OpenTAD Roadmap and Feedback

We keep this issue open to collect feature requests and feedback from users, and thus keep improving this codebase.

If you didn't find the features you need in the Road Map, please leave a message here.

Thank you!

Mar 28 '24 12:03 sming256

cool

Apr 01 '24 06:04 rixejzvdl649

Hi @sming256 Thank you for sharing the toolkit. Its really amazing, I wanted to the ask, the paper AdaTAD also has the parallel adapter approach, AdaTAD' (75.4 in paper) but when implementing it using the codebase shared I am able to achieve somewhere around 73.4 mAP, can you please share if there are any parameters are different between AdaTAD and AdaTAD'?

May 03 '24 18:05 akshitac8

Only a few hyperparameters are changed, such as the mlp ratio in the adapter is changed from 1/4 to 1/8, and the learning rate is searched between 1e-4 to 5e-5. I will update the parallel backbone and checkpoint later.

May 03 '24 19:05 sming256

That would be really helpful @sming256 for reproducing the results 😃.

May 05 '24 01:05 akshitac8

Hi @sming256 wanted to check if you could please upload the parallel backbone code as well that would be great.

May 06 '24 17:05 akshitac8

Are you planning to also release tridetplus in this toolkit? (https://github.com/dingfengshi/tridetplus) thanks!

May 23 '24 09:05 Caspeerrr

@Caspeerrr Thanks for your suggestion!
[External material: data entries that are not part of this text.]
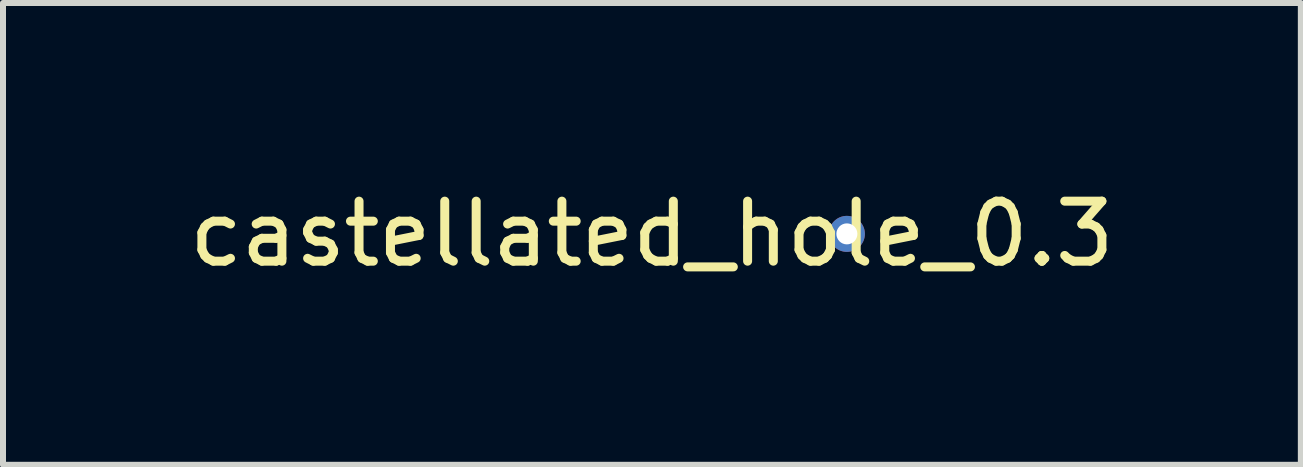
<source format=kicad_pcb>
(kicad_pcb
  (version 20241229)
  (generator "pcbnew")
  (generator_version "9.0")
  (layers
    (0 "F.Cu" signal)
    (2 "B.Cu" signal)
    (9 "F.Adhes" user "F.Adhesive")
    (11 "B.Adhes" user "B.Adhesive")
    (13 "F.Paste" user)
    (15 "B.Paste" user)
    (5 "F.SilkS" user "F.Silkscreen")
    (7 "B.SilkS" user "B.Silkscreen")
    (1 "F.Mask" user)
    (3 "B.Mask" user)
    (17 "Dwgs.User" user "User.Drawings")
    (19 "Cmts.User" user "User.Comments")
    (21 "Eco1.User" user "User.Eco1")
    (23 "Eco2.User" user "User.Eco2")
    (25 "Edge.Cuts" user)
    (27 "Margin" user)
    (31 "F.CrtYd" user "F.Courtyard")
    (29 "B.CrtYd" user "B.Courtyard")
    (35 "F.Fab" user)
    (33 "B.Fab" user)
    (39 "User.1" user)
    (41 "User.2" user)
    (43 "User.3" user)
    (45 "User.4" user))
  (footprint "castellated_hole_0.3"
    (layer "F.Cu")
    (at 11.065 0.848)
    (property "Reference" "castellated_hole_0.3" (at -3.25 0 0) (layer "F.SilkS") (effects (font (size 1 1) (thickness 0.15))))
    (attr through_hole)
    (pad "1" thru_hole circle (at 0 0) (size 0.6 0.6) (drill 0.35) (layers "*.Cu" "*.Mask")))
  (gr_rect
    (start -3 -3)
    (end 18.631 4.697)
    (stroke (width 0.1) (type default))
    (fill no)
    (layer "Edge.Cuts")))
</source>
Integrating TriDetPlus into OpenTAD seems straightforward. However, TriDetPlus only released the VideoMAEv2 feature, not the DINO2 feature. This is the only reason we haven't integrated it now.

May 27 '24 18:05 sming256

Hi @akshitac8 , the side tuning model is released here, and we provide a training example here . When implementing the side-tuning with the latest OpenTAD, we find a performance drop of around 1% on THUMOS. In our released checkpoint, we achieve 74.65% mAP using VideoMAEv2-g.

Jun 06 '24 08:06 sming256

Hi @sming256, Thank you for an excellent work. I have a question about open source datasets not yet included in this repo.
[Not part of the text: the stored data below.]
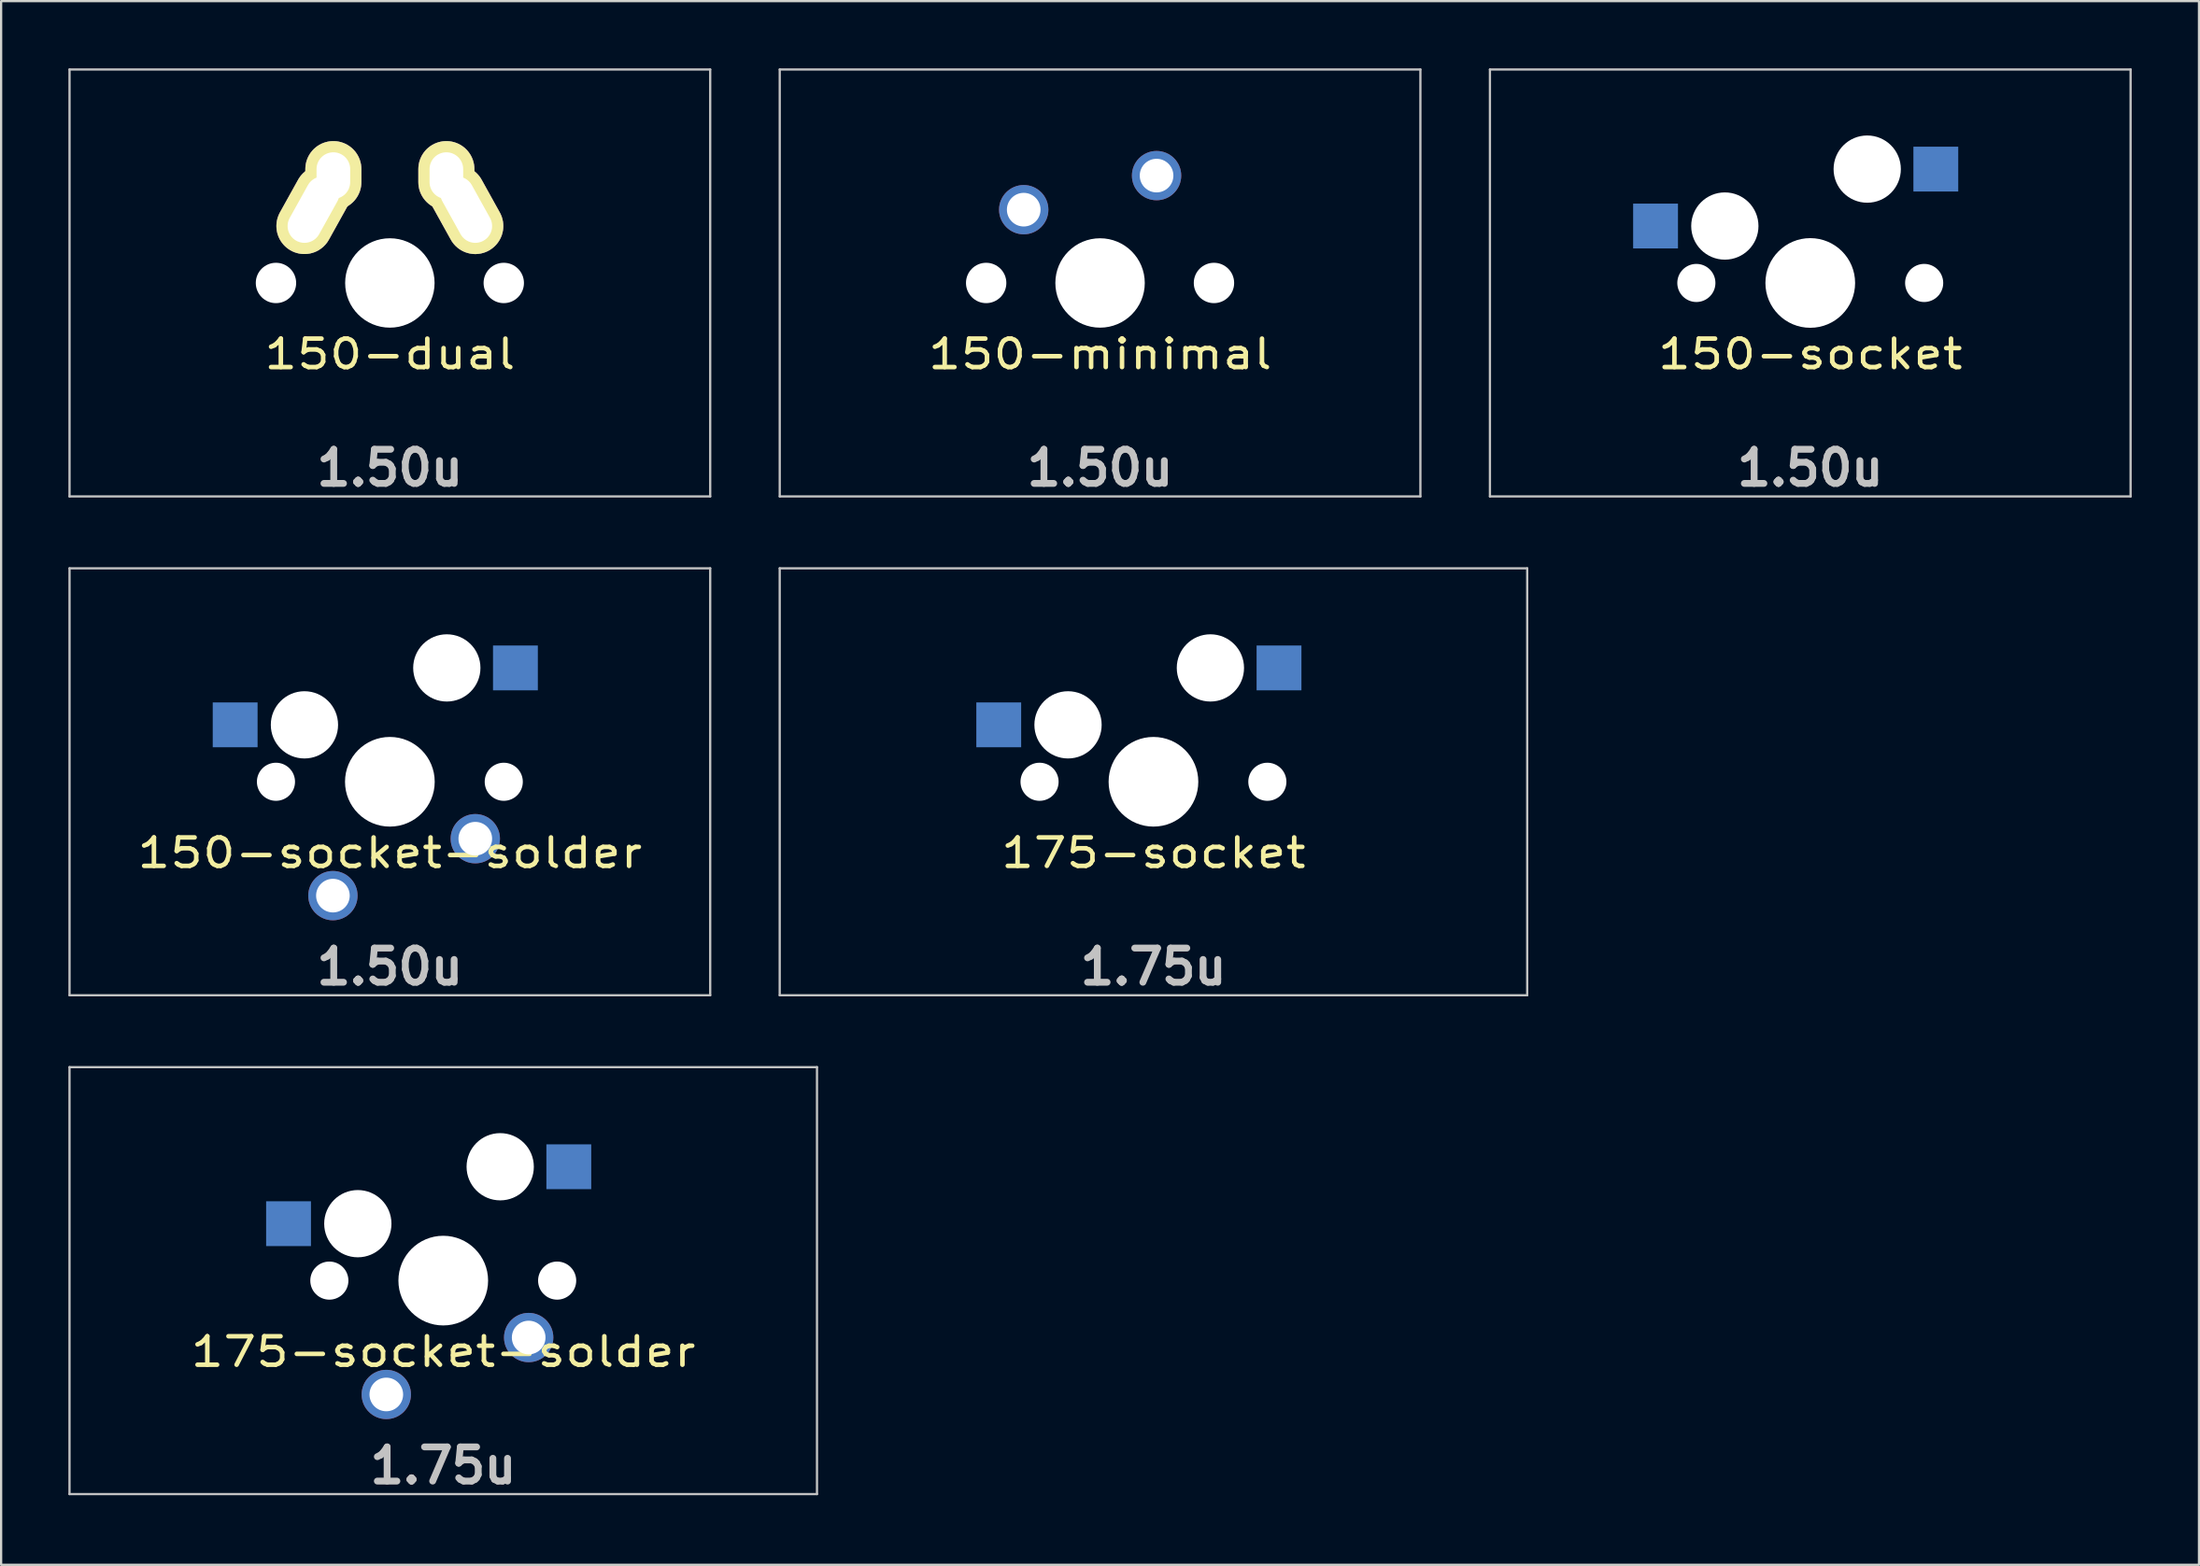
<source format=kicad_pcb>
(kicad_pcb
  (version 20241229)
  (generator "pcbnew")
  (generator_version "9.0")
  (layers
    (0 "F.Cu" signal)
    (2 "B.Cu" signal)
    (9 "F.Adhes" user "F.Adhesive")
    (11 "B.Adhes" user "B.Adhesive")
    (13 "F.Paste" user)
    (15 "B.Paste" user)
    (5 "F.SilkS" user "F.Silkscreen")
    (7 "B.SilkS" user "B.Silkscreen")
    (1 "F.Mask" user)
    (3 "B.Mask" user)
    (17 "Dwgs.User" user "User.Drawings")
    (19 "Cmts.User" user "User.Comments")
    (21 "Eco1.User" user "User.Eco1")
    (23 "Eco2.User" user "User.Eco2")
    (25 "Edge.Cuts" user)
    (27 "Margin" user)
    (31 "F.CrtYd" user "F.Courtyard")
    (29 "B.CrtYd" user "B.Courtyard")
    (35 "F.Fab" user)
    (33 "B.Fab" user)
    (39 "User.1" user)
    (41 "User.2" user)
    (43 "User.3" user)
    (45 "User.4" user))
  (footprint "175-socket"
    (layer "F.Cu")
    (at 48.394 31.831)
    (property "Reference" "175-socket" (at 0 3.175 0) (layer "F.SilkS") (effects (font (size 1.27 1.524) (thickness 0.203))))
    (attr through_hole)
    (fp_line (start -16.669 -9.525) (end 16.669 -9.525) (stroke (width 0.1) (type solid)) (layer "Dwgs.User"))
    (fp_line (start -16.669 9.525) (end -16.669 -9.525) (stroke (width 0.1) (type solid)) (layer "Dwgs.User"))
    (fp_line (start 16.669 -9.525) (end 16.669 9.525) (stroke (width 0.1) (type solid)) (layer "Dwgs.User"))
    (fp_line (start 16.669 9.525) (end -16.669 9.525) (stroke (width 0.1) (type solid)) (layer "Dwgs.User"))
    (fp_line (start -7 -7) (end 7 -7) (stroke (width 0.1) (type solid)) (layer "Eco2.User"))
    (fp_line (start -7 7) (end -7 -7) (stroke (width 0.1) (type solid)) (layer "Eco2.User"))
    (fp_line (start 7 -7) (end 7 7) (stroke (width 0.1) (type solid)) (layer "Eco2.User"))
    (fp_line (start 7 7) (end -7 7) (stroke (width 0.1) (type solid)) (layer "Eco2.User"))
    (fp_text user "1.75u" (at 0 8.255 0) (layer "Dwgs.User") (effects (font (size 1.524 1.524) (thickness 0.305))))
    (pad "" np_thru_hole circle (at -5.08 0) (size 1.7 1.7) (drill 1.7) (layers "*.Cu" "*.Mask"))
    (pad "" np_thru_hole circle (at -3.81 -2.54 180) (size 3 3) (drill 3) (layers "*.Cu" "*.Mask"))
    (pad "" np_thru_hole circle (at 0 0 90) (size 4 4) (drill 4) (layers "*.Cu" "*.Mask"))
    (pad "" np_thru_hole circle (at 2.54 -5.08 180) (size 3 3) (drill 3) (layers "*.Cu" "*.Mask"))
    (pad "" np_thru_hole circle (at 5.08 0) (size 1.7 1.7) (drill 1.7) (layers "*.Cu" "*.Mask"))
    (pad "1" smd rect (at -6.9 -2.54 180) (size 2 2) (layers "B.Cu" "B.Mask" "B.Paste"))
    (pad "2" smd rect (at 5.6 -5.08 180) (size 2 2) (layers "B.Cu" "B.Mask" "B.Paste")))
  (footprint "175-socket-solder"
    (layer "F.Cu")
    (at 16.719 54.088)
    (property "Reference" "175-socket-solder" (at 0 3.175 0) (layer "F.SilkS") (effects (font (size 1.27 1.524) (thickness 0.203))))
    (attr through_hole)
    (fp_line (start -16.669 -9.525) (end 16.669 -9.525) (stroke (width 0.1) (type solid)) (layer "Dwgs.User"))
    (fp_line (start -16.669 9.525) (end -16.669 -9.525) (stroke (width 0.1) (type solid)) (layer "Dwgs.User"))
    (fp_line (start 16.669 -9.525) (end 16.669 9.525) (stroke (width 0.1) (type solid)) (layer "Dwgs.User"))
    (fp_line (start 16.669 9.525) (end -16.669 9.525) (stroke (width 0.1) (type solid)) (layer "Dwgs.User"))
    (fp_line (start -7 -7) (end 7 -7) (stroke (width 0.1) (type solid)) (layer "Eco2.User"))
    (fp_line (start -7 7) (end -7 -7) (stroke (width 0.1) (type solid)) (layer "Eco2.User"))
    (fp_line (start 7 -7) (end 7 7) (stroke (width 0.1) (type solid)) (layer "Eco2.User"))
    (fp_line (start 7 7) (end -7 7) (stroke (width 0.1) (type solid)) (layer "Eco2.User"))
    (fp_text user "1.75u" (at 0 8.255 0) (layer "Dwgs.User") (effects (font (size 1.524 1.524) (thickness 0.305))))
    (pad "" np_thru_hole circle (at -5.08 0) (size 1.7 1.7) (drill 1.7) (layers "*.Cu" "*.Mask"))
    (pad "" np_thru_hole circle (at -3.81 -2.54 180) (size 3 3) (drill 3) (layers "*.Cu" "*.Mask"))
    (pad "" np_thru_hole circle (at 0 0 90) (size 4 4) (drill 4) (layers "*.Cu" "*.Mask"))
    (pad "" np_thru_hole circle (at 2.54 -5.08 180) (size 3 3) (drill 3) (layers "*.Cu" "*.Mask"))
    (pad "" np_thru_hole circle (at 5.08 0) (size 1.7 1.7) (drill 1.7) (layers "*.Cu" "*.Mask"))
    (pad "1" smd rect (at -6.9 -2.54 180) (size 2 2) (layers "B.Cu" "B.Mask" "B.Paste"))
    (pad "1" thru_hole circle (at -2.54 5.08 180) (size 2.2 2.2) (drill 1.5) (layers "*.Cu" "*.Mask"))
    (pad "2" thru_hole circle (at 3.81 2.54 180) (size 2.2 2.2) (drill 1.5) (layers "*.Cu" "*.Mask"))
    (pad "2" smd rect (at 5.6 -5.08 180) (size 2 2) (layers "B.Cu" "B.Mask" "B.Paste")))
  (footprint "150-socket"
    (layer "F.Cu")
    (at 77.688 9.575)
    (property "Reference" "150-socket" (at 0 3.175 0) (layer "F.SilkS") (effects (font (size 1.27 1.524) (thickness 0.203))))
    (attr through_hole)
    (fp_line (start -14.287 -9.525) (end 14.287 -9.525) (stroke (width 0.1) (type solid)) (layer "Dwgs.User"))
    (fp_line (start -14.287 9.525) (end -14.287 -9.525) (stroke (width 0.1) (type solid)) (layer "Dwgs.User"))
    (fp_line (start 14.287 -9.525) (end 14.287 9.525) (stroke (width 0.1) (type solid)) (layer "Dwgs.User"))
    (fp_line (start 14.287 9.525) (end -14.287 9.525) (stroke (width 0.1) (type solid)) (layer "Dwgs.User"))
    (fp_line (start -7 -7) (end 7 -7) (stroke (width 0.1) (type solid)) (layer "Eco2.User"))
    (fp_line (start -7 7) (end -7 -7) (stroke (width 0.1) (type solid)) (layer "Eco2.User"))
    (fp_line (start 7 -7) (end 7 7) (stroke (width 0.1) (type solid)) (layer "Eco2.User"))
    (fp_line (start 7 7) (end -7 7) (stroke (width 0.1) (type solid)) (layer "Eco2.User"))
    (fp_text user "1.50u" (at 0 8.255 0) (layer "Dwgs.User") (effects (font (size 1.524 1.524) (thickness 0.305))))
    (pad "" np_thru_hole circle (at -5.08 0) (size 1.7 1.7) (drill 1.7) (layers "*.Cu" "*.Mask"))
    (pad "" np_thru_hole circle (at -3.81 -2.54 180) (size 3 3) (drill 3) (layers "*.Cu" "*.Mask"))
    (pad "" np_thru_hole circle (at 0 0 90) (size 4 4) (drill 4) (layers "*.Cu" "*.Mask"))
    (pad "" np_thru_hole circle (at 2.54 -5.08 180) (size 3 3) (drill 3) (layers "*.Cu" "*.Mask"))
    (pad "" np_thru_hole circle (at 5.08 0) (size 1.7 1.7) (drill 1.7) (layers "*.Cu" "*.Mask"))
    (pad "1" smd rect (at -6.9 -2.54 180) (size 2 2) (layers "B.Cu" "B.Mask" "B.Paste"))
    (pad "2" smd rect (at 5.6 -5.08 180) (size 2 2) (layers "B.Cu" "B.Mask" "B.Paste")))
  (footprint "150-socket-solder"
    (layer "F.Cu")
    (at 14.338 31.831)
    (property "Reference" "150-socket-solder" (at 0 3.175 0) (layer "F.SilkS") (effects (font (size 1.27 1.524) (thickness 0.203))))
    (attr through_hole)
    (fp_line (start -14.287 -9.525) (end 14.287 -9.525) (stroke (width 0.1) (type solid)) (layer "Dwgs.User"))
    (fp_line (start -14.287 9.525) (end -14.287 -9.525) (stroke (width 0.1) (type solid)) (layer "Dwgs.User"))
    (fp_line (start 14.287 -9.525) (end 14.287 9.525) (stroke (width 0.1) (type solid)) (layer "Dwgs.User"))
    (fp_line (start 14.287 9.525) (end -14.287 9.525) (stroke (width 0.1) (type solid)) (layer "Dwgs.User"))
    (fp_line (start -7 -7) (end 7 -7) (stroke (width 0.1) (type solid)) (layer "Eco2.User"))
    (fp_line (start -7 7) (end -7 -7) (stroke (width 0.1) (type solid)) (layer "Eco2.User"))
    (fp_line (start 7 -7) (end 7 7) (stroke (width 0.1) (type solid)) (layer "Eco2.User"))
    (fp_line (start 7 7) (end -7 7) (stroke (width 0.1) (type solid)) (layer "Eco2.User"))
    (fp_text user "1.50u" (at 0 8.255 0) (layer "Dwgs.User") (effects (font (size 1.524 1.524) (thickness 0.305))))
    (pad "" np_thru_hole circle (at -5.08 0) (size 1.7 1.7) (drill 1.7) (layers "*.Cu" "*.Mask"))
    (pad "" np_thru_hole circle (at -3.81 -2.54 180) (size 3 3) (drill 3) (layers "*.Cu" "*.Mask"))
    (pad "" np_thru_hole circle (at 0 0 90) (size 4 4) (drill 4) (layers "*.Cu" "*.Mask"))
    (pad "" np_thru_hole circle (at 2.54 -5.08 180) (size 3 3) (drill 3) (layers "*.Cu" "*.Mask"))
    (pad "" np_thru_hole circle (at 5.08 0) (size 1.7 1.7) (drill 1.7) (layers "*.Cu" "*.Mask"))
    (pad "1" smd rect (at -6.9 -2.54 180) (size 2 2) (layers "B.Cu" "B.Mask" "B.Paste"))
    (pad "1" thru_hole circle (at -2.54 5.08 180) (size 2.2 2.2) (drill 1.5) (layers "*.Cu" "*.Mask"))
    (pad "2" thru_hole circle (at 3.81 2.54 180) (size 2.2 2.2) (drill 1.5) (layers "*.Cu" "*.Mask"))
    (pad "2" smd rect (at 5.6 -5.08 180) (size 2 2) (layers "B.Cu" "B.Mask" "B.Paste")))
  (footprint "150-dual"
    (layer "F.Cu")
    (at 14.338 9.575)
    (property "Reference" "150-dual" (at 0 3.175 0) (layer "F.SilkS") (effects (font (size 1.27 1.524) (thickness 0.203))))
    (attr through_hole)
    (fp_line (start -14.287 -9.525) (end 14.287 -9.525) (stroke (width 0.1) (type solid)) (layer "Dwgs.User"))
    (fp_line (start -14.287 9.525) (end -14.287 -9.525) (stroke (width 0.1) (type solid)) (layer "Dwgs.User"))
    (fp_line (start 14.287 -9.525) (end 14.287 9.525) (stroke (width 0.1) (type solid)) (layer "Dwgs.User"))
    (fp_line (start 14.287 9.525) (end -14.287 9.525) (stroke (width 0.1) (type solid)) (layer "Dwgs.User"))
    (fp_line (start -7 -7) (end 7 -7) (stroke (width 0.1) (type solid)) (layer "Eco2.User"))
    (fp_line (start -7 7) (end -7 -7) (stroke (width 0.1) (type solid)) (layer "Eco2.User"))
    (fp_line (start 7 -7) (end 7 7) (stroke (width 0.1) (type solid)) (layer "Eco2.User"))
    (fp_line (start 7 7) (end -7 7) (stroke (width 0.1) (type solid)) (layer "Eco2.User"))
    (fp_text user "1.50u" (at 0 8.255 0) (layer "Dwgs.User") (effects (font (size 1.524 1.524) (thickness 0.305))))
    (pad "" np_thru_hole circle (at -5.08 0) (size 1.8 1.8) (drill 1.8) (layers "*.Cu"))
    (pad "" np_thru_hole circle (at 0 0) (size 3.988 3.988) (drill 3.988) (layers "*.Cu"))
    (pad "" np_thru_hole circle (at 5.08 0) (size 1.8 1.8) (drill 1.8) (layers "*.Cu"))
    (pad "1" thru_hole oval (at -3.405 -3.27 330.95) (size 2.5 4.17) (drill oval 1.5 3.17) (layers "*.Cu" "*.Mask" "F.SilkS"))
    (pad "1" thru_hole oval (at -2.52 -4.79) (size 2.5 3.08) (drill oval 1.5 2.08) (layers "*.Cu" "*.Mask" "F.SilkS"))
    (pad "2" thru_hole oval (at 2.52 -4.79) (size 2.5 3.08) (drill oval 1.5 2.08) (layers "*.Cu" "*.Mask" "F.SilkS"))
    (pad "2" thru_hole oval (at 3.405 -3.27 29) (size 2.5 4.17) (drill oval 1.5 3.17) (layers "*.Cu" "*.Mask" "F.SilkS")))
  (footprint "150-minimal"
    (layer "F.Cu")
    (at 46.013 9.575)
    (property "Reference" "150-minimal" (at 0 3.175 0) (layer "F.SilkS") (effects (font (size 1.27 1.524) (thickness 0.203))))
    (attr through_hole)
    (fp_line (start -14.287 -9.525) (end 14.287 -9.525) (stroke (width 0.1) (type solid)) (layer "Dwgs.User"))
    (fp_line (start -14.287 9.525) (end -14.287 -9.525) (stroke (width 0.1) (type solid)) (layer "Dwgs.User"))
    (fp_line (start 14.287 -9.525) (end 14.287 9.525) (stroke (width 0.1) (type solid)) (layer "Dwgs.User"))
    (fp_line (start 14.287 9.525) (end -14.287 9.525) (stroke (width 0.1) (type solid)) (layer "Dwgs.User"))
    (fp_line (start -7 -7) (end 7 -7) (stroke (width 0.1) (type solid)) (layer "Eco2.User"))
    (fp_line (start -7 7) (end -7 -7) (stroke (width 0.1) (type solid)) (layer "Eco2.User"))
    (fp_line (start 7 -7) (end 7 7) (stroke (width 0.1) (type solid)) (layer "Eco2.User"))
    (fp_line (start 7 7) (end -7 7) (stroke (width 0.1) (type solid)) (layer "Eco2.User"))
    (fp_text user "1.50u" (at 0 8.255 0) (layer "Dwgs.User") (effects (font (size 1.524 1.524) (thickness 0.305))))
    (pad "" np_thru_hole circle (at -5.08 0) (size 1.8 1.8) (drill 1.8) (layers "*.Cu" "*.Mask"))
    (pad "" np_thru_hole circle (at 0 0) (size 3.988 3.988) (drill 3.988) (layers "*.Cu" "*.Mask"))
    (pad "" np_thru_hole circle (at 5.08 0) (size 1.8 1.8) (drill 1.8) (layers "*.Cu" "*.Mask"))
    (pad "1" thru_hole circle (at -3.405 -3.27 29) (size 2.2 2.2) (drill 1.5) (layers "*.Cu" "*.Mask"))
    (pad "2" thru_hole circle (at 2.52 -4.79) (size 2.2 2.2) (drill 1.5) (layers "*.Cu" "*.Mask")))
  (gr_rect
    (start -3 -3)
    (end 95.025 66.769)
    (stroke (width 0.1) (type default))
    (fill no)
    (layer "Edge.Cuts")))
</source>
You mentioned as follows: Support multiple TAD datasets. We support 9 TAD datasets, including ActivityNet-1.3, THUMOS-14, HACS, Ego4D-MQ, EPIC-Kitchens-100, FineAction, Multi-THUMOS, Charades, and EPIC-Sounds Detection datasets.

What about other open source datasets (e.g, AVA2, UCF24)?

Aug 19 '24 05:08 aidevveloper

Hi @Harry-KIT, thanks for your question. OpenTAD is designed for temporal action detection task. I think AVA2 and UCF24 are datasets of spatial-temporal action detection task, which requires additional spatial bounding boxes.

Aug 19 '24 06:08 sming256

I see. Thank you very much

Aug 19 '24 09:08 aidevveloper